Espraia-se-me uma ânsia respiratória, depois serena,
ante a evidência de muitos de nós voltearem já, como as
aves, em passagem derradeira pela explodida violeta,
p’la roxa campânula de cada apocalipse civil.
A eternidade de cada hoje, vivarquivada na memória
fulminante e fulminada, a tudo considera nada
– e nada é tão importante quão indiferente
ante o amável desamor da Lei que rege casos e ocasos.
II
Enjaula o corpo como a não inocentes animais
as horas más de alguma terça-feira, algum
verão durante que a laranjeira da tristeza
haja dado à luz os frutos de sua sombra doçamarga.
Desce por dentro o olhar a beber da enegrecida água
pelos animais maus servida à contemplação
ante tal obscuro represo licor. Não pode o olhar
senão beber fartamente, longamente beber, represo.

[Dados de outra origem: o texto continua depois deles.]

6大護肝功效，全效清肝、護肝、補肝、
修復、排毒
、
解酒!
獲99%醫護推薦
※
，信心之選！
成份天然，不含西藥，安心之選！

Nenhum corpo é isento de cripta, descido o olhar
à fartura nigeriana da cisterna memorial.
Corredores verticais palpitam a néon a farmácia
imprestável aos dolorosos – todos os corpos.
III
Brisa azul escumando folhas e flores e tabuletas do comércio:
rápida é a formação das crianças eternas em transitórios adultos.
Pelos cantos da casa – e no jardim, em agrestes arbustos – soltam
a escama de serpentes solares até só que osso bruna delas.
Só consigo mesmas voltam a parecer-se quando velhas,
as meninas que, tais bandeiras, o vento da sexuação adejou.
E os meninos, fumando frases moles em bares oblíquos,
comentam a chuva que pelas ruas dança nua ao frio.
Conformam as três paredes da casa o tecto salarial,
divisórias de contraplacado alheiam as velhas crianças
de seus eternos filhos, escumadas serpentes escamadas que, nos
quartos exíguos, insensatamente sonham com arbustos ao sol.
IV
Às paredes da cara afixamos os quadros da expressão,
coruscando os olhos em função de cristaleiro candelabro.
Aos hemisférios violetas da boca uma linha preta
aparta, tal que a dentição garanta a memória lacustre.
Entornadas asas são os braços, alquebradas lanças
atiradas ao malogro do arremesso, cada balanço
anuário do registo comercial. A sul, os pés
incham como lábios tóxicos, bolbos enterrados em napa.
Ao pé dos animais enjaulados, outro deles – o coração – é
o que urra em silêncio, à esmola de mais vinho venoso
e menos memória. Distraídas unhas raspam da pele células tão
mortas quão certas segundas-feiras, antes de certos verões.
V
De carro, a caminho de algures, pode a bruta Natureza
deixar cair um anel que uma lagoa seja – ou um diadema
subido a cristaleira gambiarra de estrelas acesas: ou olhos.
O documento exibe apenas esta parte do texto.